[TEXT BLOCK — start]
An Open Access Review Journal Encouraging Critical Engagement with the Continuing Process of Inventing the Middle Ages

June 4, 2015

Looney: Freedom Readers

P01455Dennis Looney,  Freedom Readers: The African American Reception of Dante Alighieri and the Divine Comedy. Notre Dame, Indiana: University of Notre Dame Press

Reviewed by Ronald Herzman (

Dennis Looney's Freedom Readers: The African American Reception of Dante Alighieri and the Divine Comedy convincingly and importantly argues that Dante's critical fortunes in the United States are entangled more closely to the history of the country's black and white citizens that we have ever imagined.  Freedom Readers examines how "African Americans have read, interpreted, and responded to Dante and his work over the last two centuries..."(p. 2).  It would be an important book if only for the new material that the author has discovered and brought together that links Dante to traditions of African American literature and culture.  But it is also an important book for understanding issues connected to the reception of Dante more generally. To provide the context that fits Dante with the African American tradition, Looney presents an enormous amount of information about the way that the Divine Comedy has been understood and interpreted throughout its long afterlife.
[TEXT BLOCK — finish]
LIST OF TASKS ::
1) According to the review of Freedom Readers, over what span of time does the book examine how African Americans have read and responded to Dante?
2) Write the next part of the review of Freedom Readers, picking up right after its final sentence.
[DATA BLOCK — start]
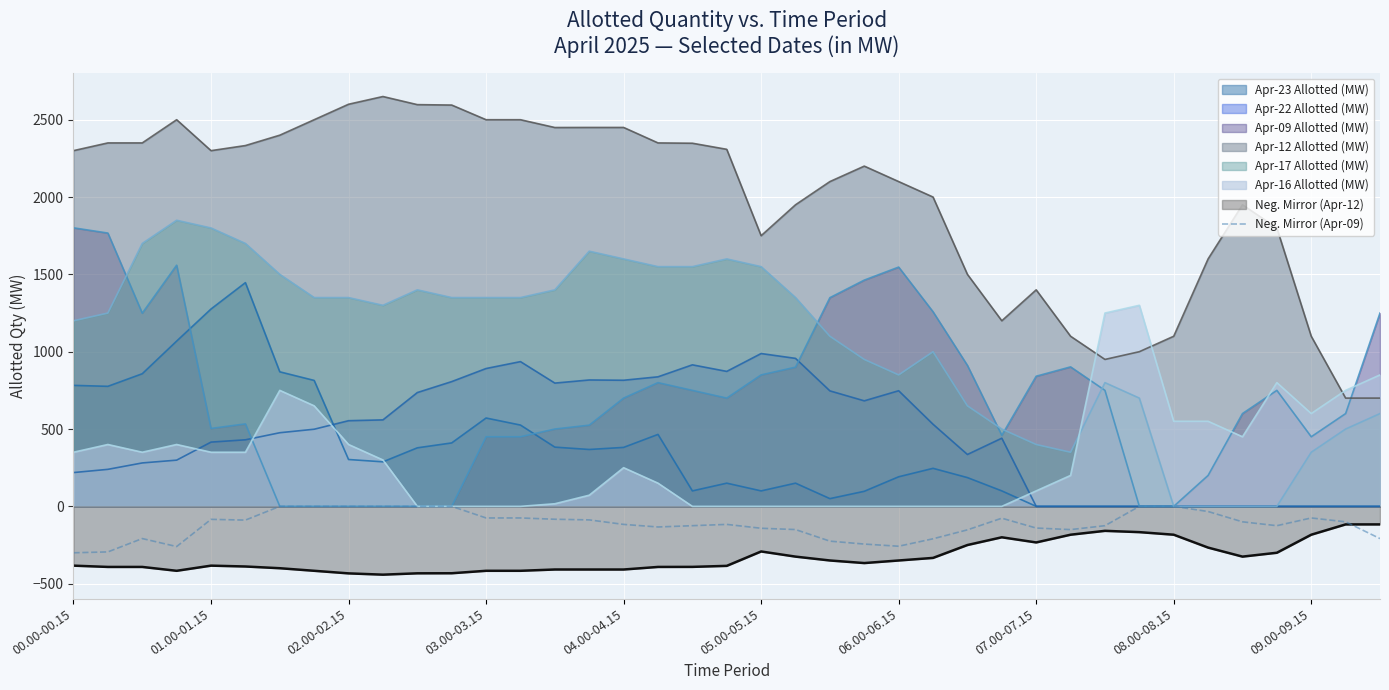

The chart shows a value of -136.3 at 27. True or false?

False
[DATA BLOCK — finish]
PER-TASK OUTPUTS ::
1) Over the last two centuries.

2)
The connection goes something like this:  Dante was a hero, indeed in many ways the poster child, for the architects of the Italian Risorgimento.  There was a great deal of cross-fertilization between that set of intellectuals and many of the leading American abolitionists, with the result that Dante also became something of a poster child for abolition.  As Looney carefully and memorably phrases it:  "... this dependence on Dante to make sense of perceived injustice and to effect a change in politics to which one is opposed, underlies the play on words in the book's title, Freedom Readers" (p. 2).  And again:  "They all turn to Dante for help in interpreting their paradoxical experience as citizens of the United States of America whose ancestors were likely to have arrived on a slave ship" (p. 3).  Although the main lines of the story are clear, there are complex ramifications, and Looney has done an excellent job of gathering and distilling an enormous amount of source material.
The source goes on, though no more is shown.